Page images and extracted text
★ ★ ★ ★
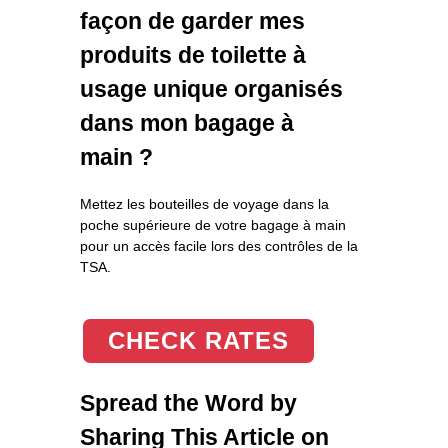
façon de garder mes
produits de toilette à
usage unique organisés
dans mon bagage à
main ?
Mettez les bouteilles de voyage dans la
poche supérieure de votre bagage à main
pour un accès facile lors des contrôles de la
TSA.
CHECK RATES
Spread the Word by
Sharing This Article on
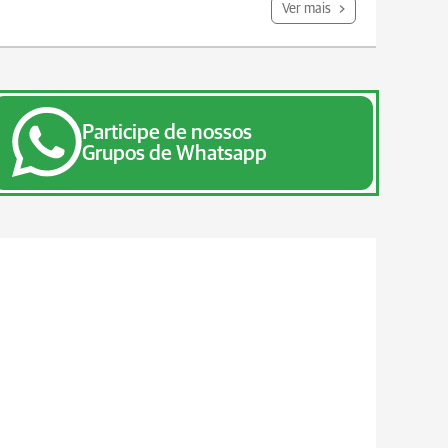
Ver mais
Participe de nossos
Grupos de Whatsapp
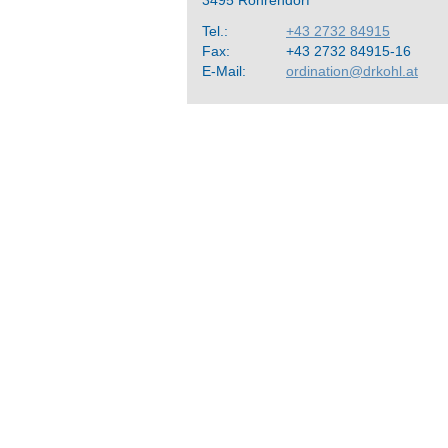
3495 Rohrendorf
Tel.:
+43 2732 84915
Fax:
+43 2732 84915-16
E-Mail:
ordination@drkohl.at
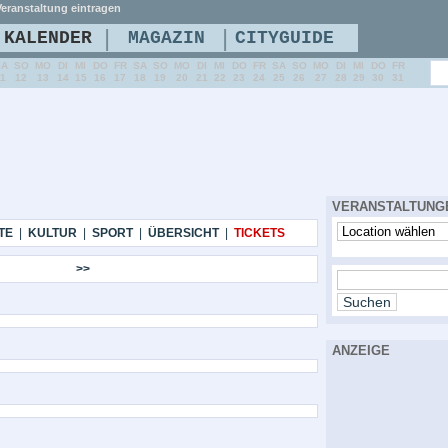
eranstaltung eintragen
|
|
KALENDER
MAGAZIN
CITYGUIDE
SA
SO
MO
DI
MI
DO
FR
SA
SO
MO
DI
MI
DO
FR
SA
SO
MO
DI
MI
DO
FR
11
12
13
14
15
16
17
18
19
20
21
22
23
24
25
26
27
28
29
30
31
VERANSTALTUNG
TE
|
KULTUR
|
SPORT
|
ÜBERSICHT
|
TICKETS
>>
ANZEIGE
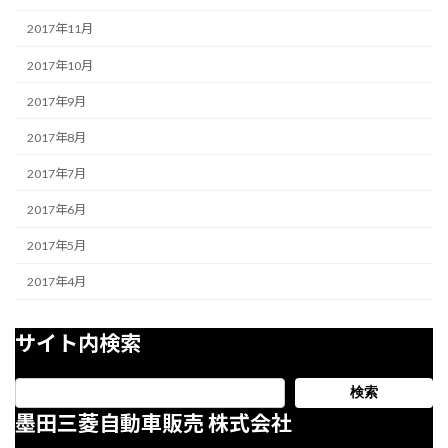
2017年11月
2017年10月
2017年9月
2017年8月
2017年7月
2017年6月
2017年5月
2017年4月
サイト内検索
検索
墨田三菱自動車販売 株式会社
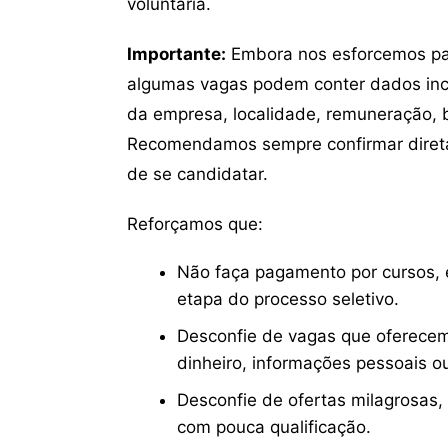
voluntária.
Importante:
Embora nos esforcemos para
algumas vagas podem conter dados inc
da empresa, localidade, remuneração, be
Recomendamos sempre confirmar direta
de se candidatar.
Reforçamos que:
Não faça pagamento por cursos, e
etapa do processo seletivo.
Desconfie de vagas que oferecem
dinheiro, informações pessoais o
Desconfie de ofertas milagrosas,
com pouca qualificação.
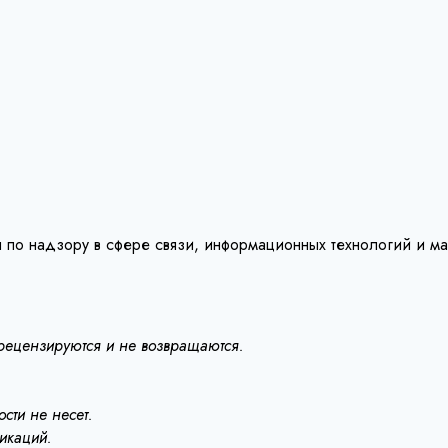
 по надзору в сфере связи, информационных технологий и м
 рецензируются и не возвращаются.
сти не несет.
ликаций.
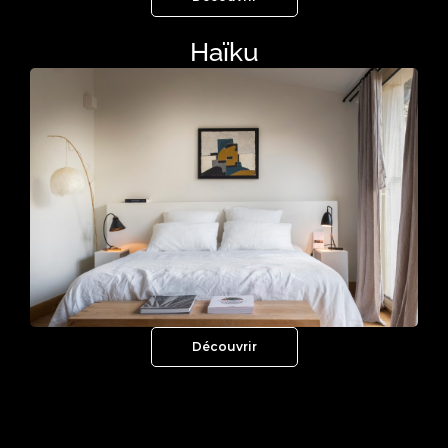
Haïku
Découvrir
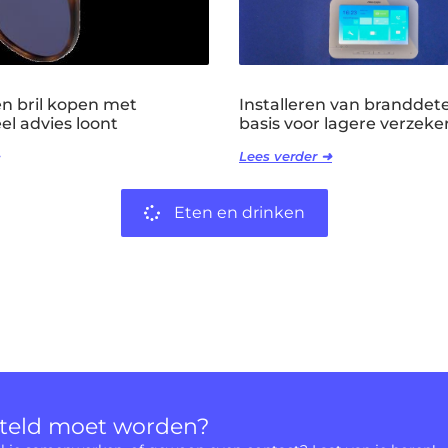
 bril kopen met
Installeren van branddete
el advies loont
basis voor lagere verzeker
Lees verder ➜
Eten en drinken
rteld moet worden?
★ ★ ★ ★
ABOUT THIS TASK: Write out each line above that contains the word "vagas".

TASK ANSWER:
algumas vagas podem conter dados inc
Desconfie de vagas que oferecem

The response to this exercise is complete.